## Exercise aim
Write the records out again exactly, leaving no images in.

## Available records
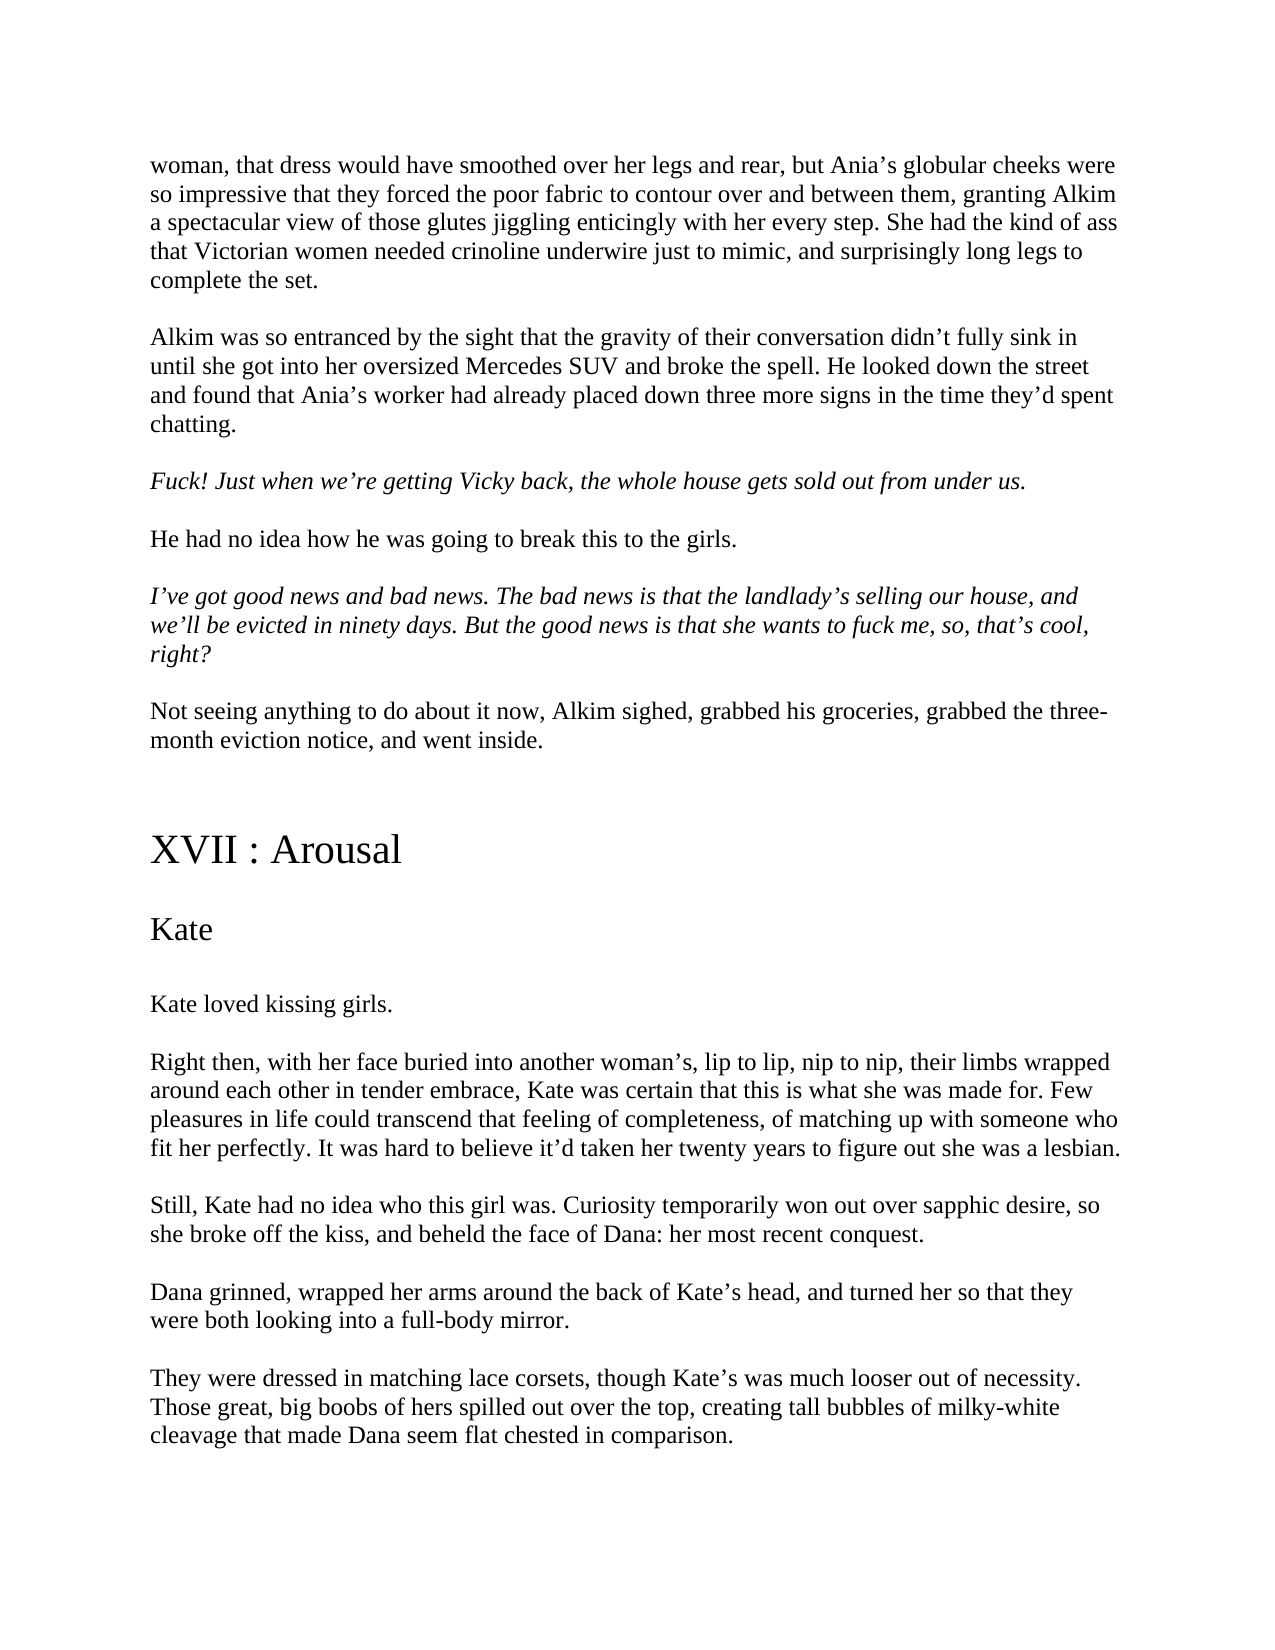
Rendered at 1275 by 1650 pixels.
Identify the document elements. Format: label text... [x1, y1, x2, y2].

text Right then, with her face buried into another woman’s, lip to lip, nip to nip, their limbs wrapped around each other in tender embrace, Kate was certain that this is what she was made for. Few pleasures in life could transcend that feeling of completeness, of matching up with someone who fit her perfectly. It was hard to believe it’d taken her twenty years to figure out she was a lesbian. [150, 1047, 1125, 1162]
text Alkim was so entranced by the sight that the gravity of their conversation didn’t fully sink in until she got into her oversized Mercedes SUV and broke the spell. He looked down the street and found that Ania’s worker had already placed down three more signs in the time they’d spent chatting. [150, 322, 1125, 437]
subtitle Kate [150, 909, 1125, 948]
text Still, Kate had no idea who this girl was. Curiosity temporarily won out over sapphic desire, so she broke off the kiss, and beheld the face of Dana: her most recent conquest. [150, 1190, 1125, 1248]
text I’ve got good news and bad news. The bad news is that the landlady’s selling our house, and we’ll be evicted in ninety days. But the good news is that she wants to fuck me, so, that’s cool, right? [150, 581, 1125, 667]
text He had no idea how he was going to break this to the girls. [150, 524, 1125, 552]
text Kate loved kissing girls. [150, 989, 1125, 1018]
text Not seeing anything to do about it now, Alkim sighed, grabbed his groceries, grabbed the three-month eviction notice, and went inside. [150, 696, 1125, 754]
text They were dressed in matching lace corsets, though Kate’s was much looser out of necessity. Those great, big boobs of hers spilled out over the top, creating tall bubbles of milky-white cleavage that made Dana seem flat chested in comparison. [150, 1363, 1125, 1449]
text Fuck! Just when we’re getting Vicky back, the whole house gets sold out from under us. [150, 466, 1125, 495]
text Dana grinned, wrapped her arms around the back of Kate’s head, and turned her so that they were both looking into a full-body mirror. [150, 1277, 1125, 1334]
subtitle XVII : Arousal [150, 824, 1125, 872]
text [150, 150, 1125, 294]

## Solution to this task
Rendered at 1275 by 1650 pixels.
Identify the document elements. Format: label text... [x1, y1, x2, y2].

text Right then, with her face buried into another woman’s, lip to lip, nip to nip, their limbs wrapped around each other in tender embrace, Kate was certain that this is what she was made for. Few pleasures in life could transcend that feeling of completeness, of matching up with someone who fit her perfectly. It was hard to believe it’d taken her twenty years to figure out she was a lesbian. [150, 1047, 1125, 1162]
text Alkim was so entranced by the sight that the gravity of their conversation didn’t fully sink in until she got into her oversized Mercedes SUV and broke the spell. He looked down the street and found that Ania’s worker had already placed down three more signs in the time they’d spent chatting. [150, 322, 1125, 437]
subtitle Kate [150, 909, 1125, 948]
text Still, Kate had no idea who this girl was. Curiosity temporarily won out over sapphic desire, so she broke off the kiss, and beheld the face of Dana: her most recent conquest. [150, 1190, 1125, 1248]
text I’ve got good news and bad news. The bad news is that the landlady’s selling our house, and we’ll be evicted in ninety days. But the good news is that she wants to fuck me, so, that’s cool, right? [150, 581, 1125, 667]
text He had no idea how he was going to break this to the girls. [150, 524, 1125, 552]
text Kate loved kissing girls. [150, 989, 1125, 1018]
text Not seeing anything to do about it now, Alkim sighed, grabbed his groceries, grabbed the three-month eviction notice, and went inside. [150, 696, 1125, 754]
text They were dressed in matching lace corsets, though Kate’s was much looser out of necessity. Those great, big boobs of hers spilled out over the top, creating tall bubbles of milky-white cleavage that made Dana seem flat chested in comparison. [150, 1363, 1125, 1449]
text Fuck! Just when we’re getting Vicky back, the whole house gets sold out from under us. [150, 466, 1125, 495]
text Dana grinned, wrapped her arms around the back of Kate’s head, and turned her so that they were both looking into a full-body mirror. [150, 1277, 1125, 1334]
subtitle XVII : Arousal [150, 824, 1125, 872]
text [150, 150, 1125, 294]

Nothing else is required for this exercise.